» Try it
Set down the listing exactly as given, minus images.

###

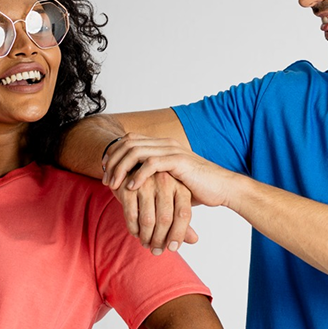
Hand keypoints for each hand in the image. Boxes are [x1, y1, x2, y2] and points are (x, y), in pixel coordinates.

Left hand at [103, 133, 239, 212]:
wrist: (222, 188)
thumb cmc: (196, 187)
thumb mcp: (169, 180)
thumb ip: (152, 177)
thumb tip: (131, 185)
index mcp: (162, 145)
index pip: (129, 140)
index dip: (113, 153)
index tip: (104, 170)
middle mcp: (165, 143)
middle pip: (127, 143)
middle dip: (112, 161)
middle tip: (105, 180)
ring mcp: (172, 150)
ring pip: (135, 151)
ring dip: (120, 169)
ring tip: (114, 186)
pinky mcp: (179, 161)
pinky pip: (151, 164)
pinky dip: (137, 175)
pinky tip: (131, 188)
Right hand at [112, 168, 200, 254]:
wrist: (131, 169)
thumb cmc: (156, 189)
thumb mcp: (172, 201)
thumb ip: (181, 220)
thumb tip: (194, 240)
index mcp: (180, 186)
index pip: (183, 214)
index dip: (179, 234)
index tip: (173, 248)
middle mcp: (165, 182)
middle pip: (165, 219)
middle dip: (160, 240)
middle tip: (156, 251)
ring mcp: (146, 184)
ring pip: (148, 219)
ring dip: (146, 237)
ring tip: (146, 244)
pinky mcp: (128, 188)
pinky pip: (132, 215)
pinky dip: (134, 228)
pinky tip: (136, 233)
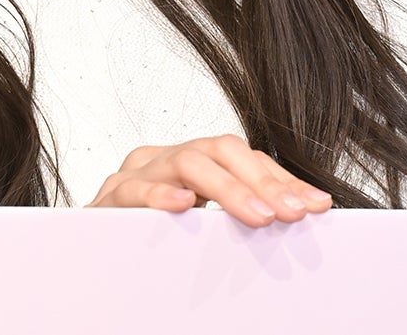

###

» Response to the task
Hand keypoints for each hand in the image. Boxes are [x1, y1, x2, y2] and points are (x, y), in pixel coordinates.

Left hand at [103, 133, 239, 212]:
wrist: (222, 188)
thumb cmc: (196, 187)
thumb mcp: (169, 180)
thumb ip: (152, 177)
thumb tip: (131, 185)
index mcp: (162, 145)
index pip: (129, 140)
index dip: (113, 153)
index tip: (104, 170)
middle mcp: (165, 143)
middle pip: (127, 143)
middle dip: (112, 161)
middle tip: (105, 180)
ring mcp: (172, 150)
ring pip: (135, 151)
ring dip: (120, 169)
ring tip: (114, 186)
pinky mcp: (179, 161)
pinky pip: (151, 164)
pinky dip: (137, 175)
pinky tip: (131, 188)
Right hand at [112, 168, 200, 254]:
wrist: (131, 169)
thumb cmc: (156, 189)
thumb mcp: (172, 201)
thumb ip: (181, 220)
thumb tip: (194, 240)
index mcp: (180, 186)
index pip: (183, 214)
index dip: (179, 234)
index tip: (173, 248)
middle mcp: (165, 182)
middle pip: (165, 219)
middle dip: (160, 240)
middle tip: (156, 251)
ring mcp: (146, 184)
ring pip: (148, 219)
ring dip: (146, 237)
ring tip: (146, 244)
pinky mcp: (128, 188)
pinky pip: (132, 215)
pinky dip: (134, 228)
pinky tip: (136, 233)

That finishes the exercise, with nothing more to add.